* **Stored data**
>>

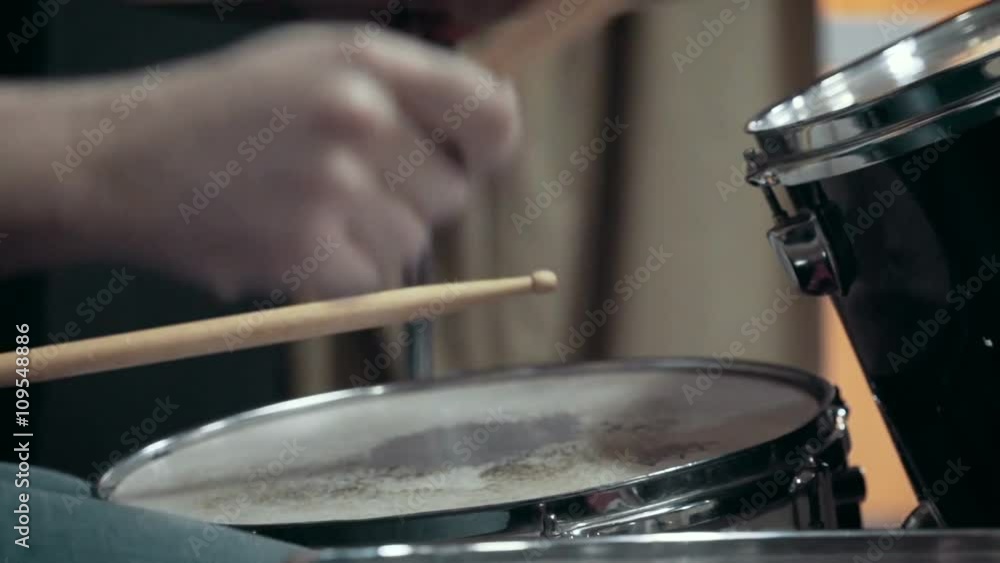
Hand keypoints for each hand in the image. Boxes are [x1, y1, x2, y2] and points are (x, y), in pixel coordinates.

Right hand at [56, 24, 520, 299]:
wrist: (120, 157)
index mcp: (366, 61)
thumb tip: (501, 115)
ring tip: (311, 213)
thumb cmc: (227, 109)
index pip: (487, 112)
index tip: (478, 160)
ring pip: (413, 244)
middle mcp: (358, 116)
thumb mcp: (316, 60)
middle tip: (348, 187)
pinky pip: (373, 283)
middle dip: (412, 199)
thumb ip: (409, 82)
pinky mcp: (303, 247)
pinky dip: (342, 276)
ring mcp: (330, 184)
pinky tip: (297, 244)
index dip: (492, 145)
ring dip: (375, 241)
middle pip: (451, 192)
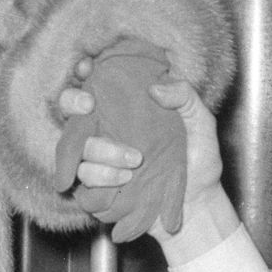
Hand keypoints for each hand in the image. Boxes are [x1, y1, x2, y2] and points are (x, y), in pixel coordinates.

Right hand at [57, 66, 236, 261]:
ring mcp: (98, 162)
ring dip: (103, 153)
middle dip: (73, 103)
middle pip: (69, 111)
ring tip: (135, 160)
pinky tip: (125, 181)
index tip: (87, 67)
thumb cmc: (199, 159)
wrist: (199, 203)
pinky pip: (83, 183)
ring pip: (79, 150)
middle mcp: (106, 132)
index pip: (95, 83)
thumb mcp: (201, 123)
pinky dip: (102, 180)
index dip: (83, 72)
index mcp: (126, 110)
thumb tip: (155, 88)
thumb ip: (185, 97)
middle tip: (90, 105)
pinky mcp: (97, 191)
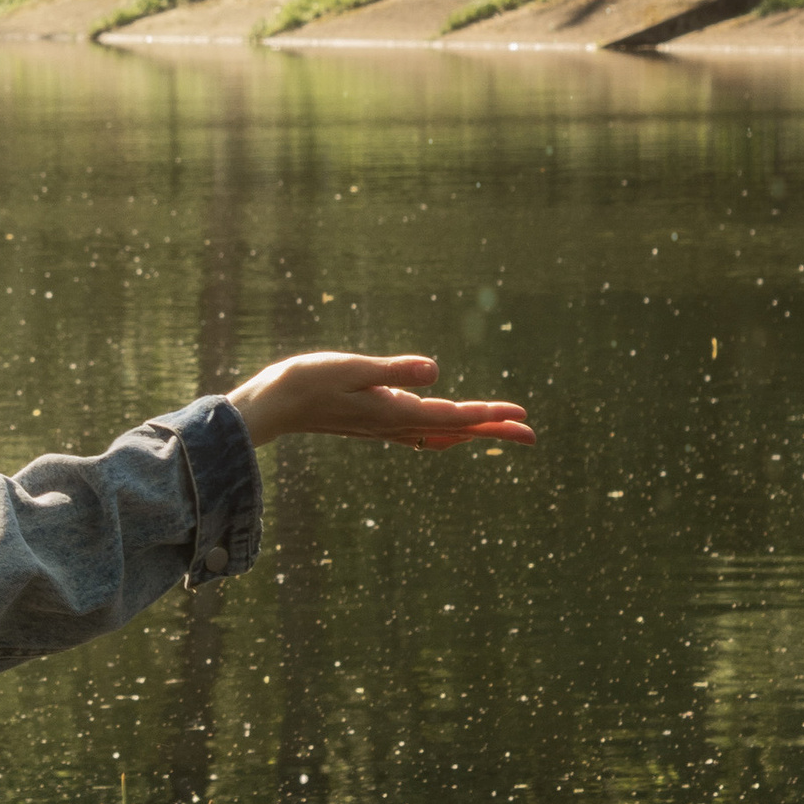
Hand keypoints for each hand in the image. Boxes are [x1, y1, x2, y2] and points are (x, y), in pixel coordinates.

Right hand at [227, 349, 534, 453]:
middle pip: (455, 430)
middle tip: (532, 434)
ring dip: (473, 431)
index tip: (522, 415)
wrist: (272, 406)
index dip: (489, 415)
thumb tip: (436, 372)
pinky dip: (446, 431)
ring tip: (502, 430)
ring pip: (441, 433)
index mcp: (394, 412)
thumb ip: (393, 371)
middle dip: (494, 430)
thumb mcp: (352, 369)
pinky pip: (422, 432)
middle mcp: (394, 424)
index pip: (453, 415)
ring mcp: (384, 426)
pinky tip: (449, 429)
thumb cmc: (306, 382)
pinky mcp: (374, 422)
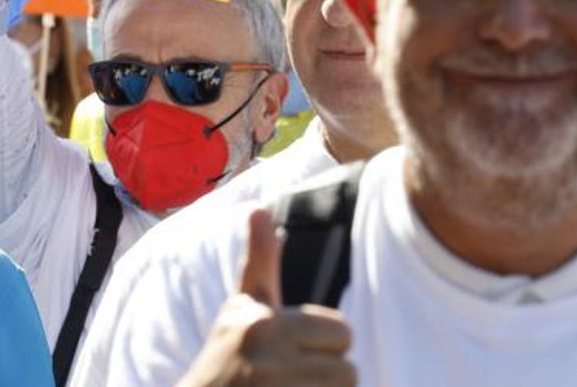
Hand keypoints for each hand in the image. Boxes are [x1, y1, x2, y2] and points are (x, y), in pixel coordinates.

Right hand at [178, 209, 355, 386]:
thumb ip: (260, 260)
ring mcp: (270, 385)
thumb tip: (258, 207)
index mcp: (260, 319)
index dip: (323, 346)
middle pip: (348, 369)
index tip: (288, 353)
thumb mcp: (243, 308)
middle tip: (292, 379)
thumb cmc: (229, 359)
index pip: (342, 331)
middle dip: (328, 377)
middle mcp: (262, 351)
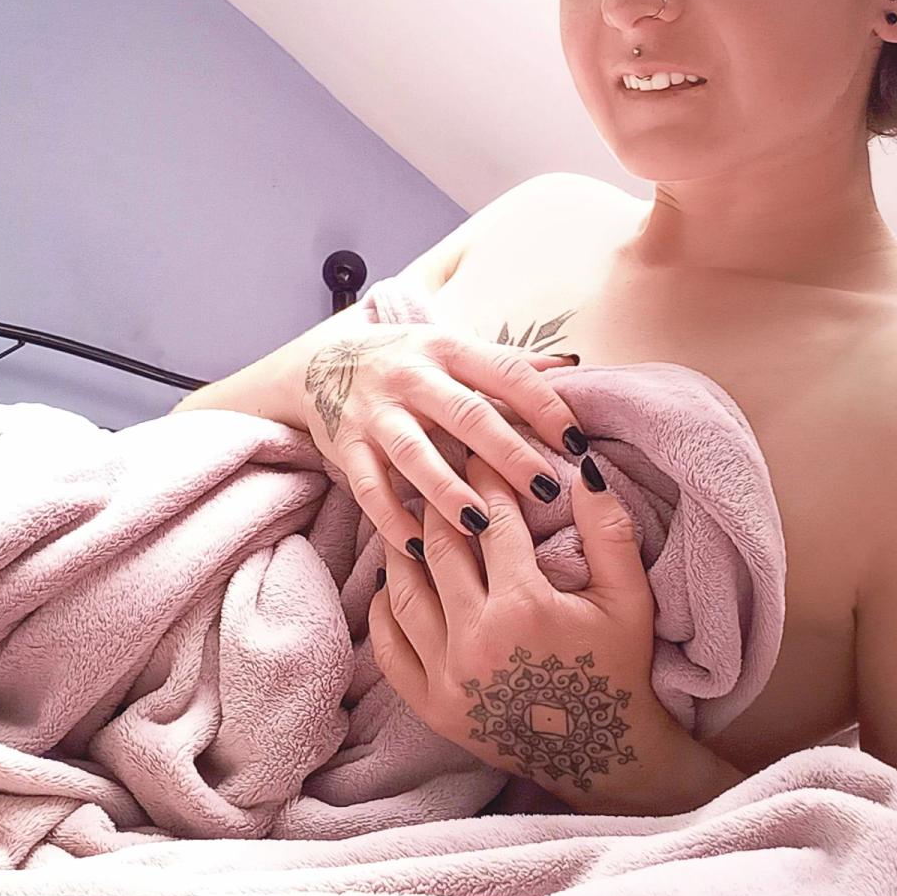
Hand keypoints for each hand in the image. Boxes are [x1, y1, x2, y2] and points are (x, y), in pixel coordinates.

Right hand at [295, 321, 582, 550]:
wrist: (320, 364)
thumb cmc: (409, 362)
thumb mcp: (454, 348)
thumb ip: (510, 363)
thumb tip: (572, 365)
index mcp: (447, 349)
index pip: (504, 372)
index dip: (542, 404)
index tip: (576, 441)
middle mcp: (411, 377)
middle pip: (464, 414)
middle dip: (506, 452)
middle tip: (545, 489)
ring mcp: (375, 413)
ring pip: (413, 453)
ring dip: (447, 490)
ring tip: (482, 523)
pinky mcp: (345, 447)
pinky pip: (367, 488)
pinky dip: (391, 519)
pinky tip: (419, 548)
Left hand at [368, 448, 673, 797]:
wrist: (606, 754)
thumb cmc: (619, 669)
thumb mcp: (629, 597)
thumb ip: (610, 529)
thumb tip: (586, 467)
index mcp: (524, 607)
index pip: (492, 522)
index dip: (484, 481)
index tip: (477, 456)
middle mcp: (476, 640)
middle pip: (440, 548)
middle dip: (439, 503)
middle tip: (436, 473)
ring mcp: (448, 678)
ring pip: (405, 592)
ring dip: (404, 548)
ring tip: (410, 519)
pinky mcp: (432, 708)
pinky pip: (390, 648)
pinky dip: (385, 610)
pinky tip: (393, 583)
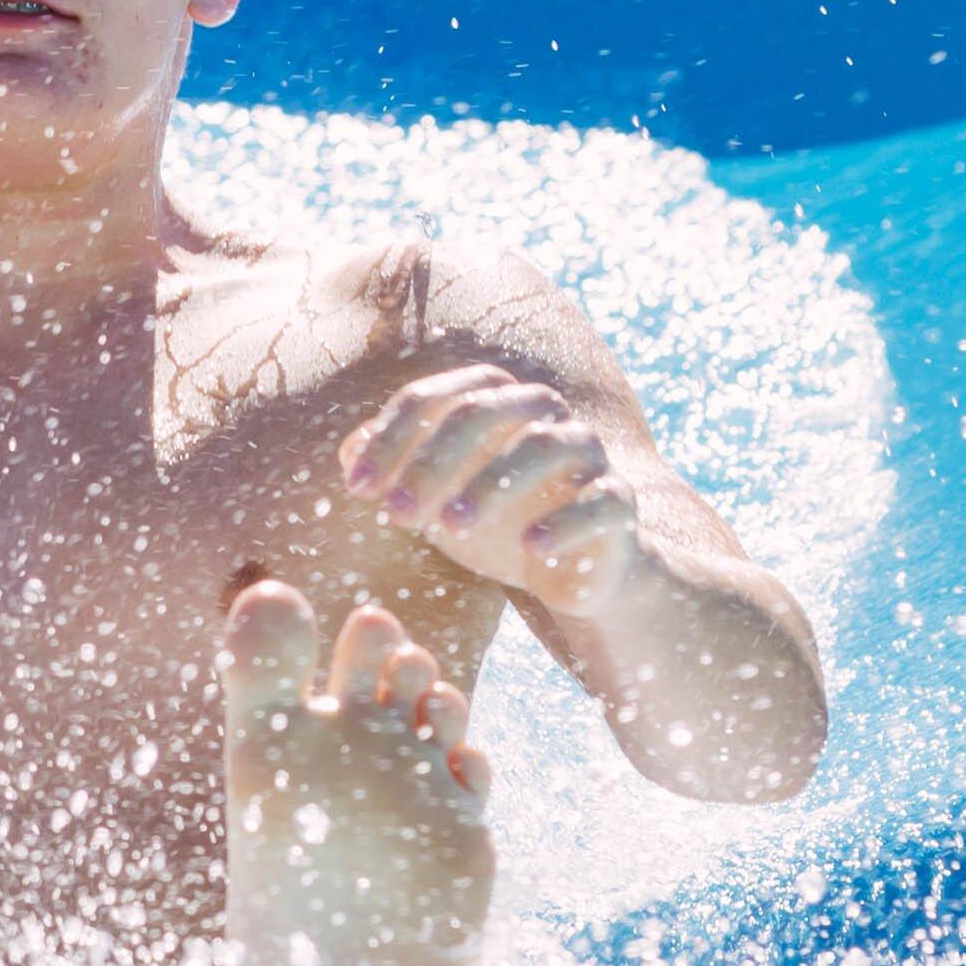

<<

* **WORK TASK**
Return word for word the lines above from the line with "thumb tip: (501, 115)" to the line with "middle dip: (412, 199)", including both and leaving out all others.

* **COMPLETED TASK**
thumb tip: (501, 115)
ring tip: (311, 213)
thumb cmc: (227, 109)
index pip: (487, 112)
index tip: (478, 160)
ring pip: (413, 244)
middle mcp: (358, 116)
thumb mcp: (316, 60)
middle tip: (348, 187)
pinky pip: (373, 283)
middle dip: (412, 199)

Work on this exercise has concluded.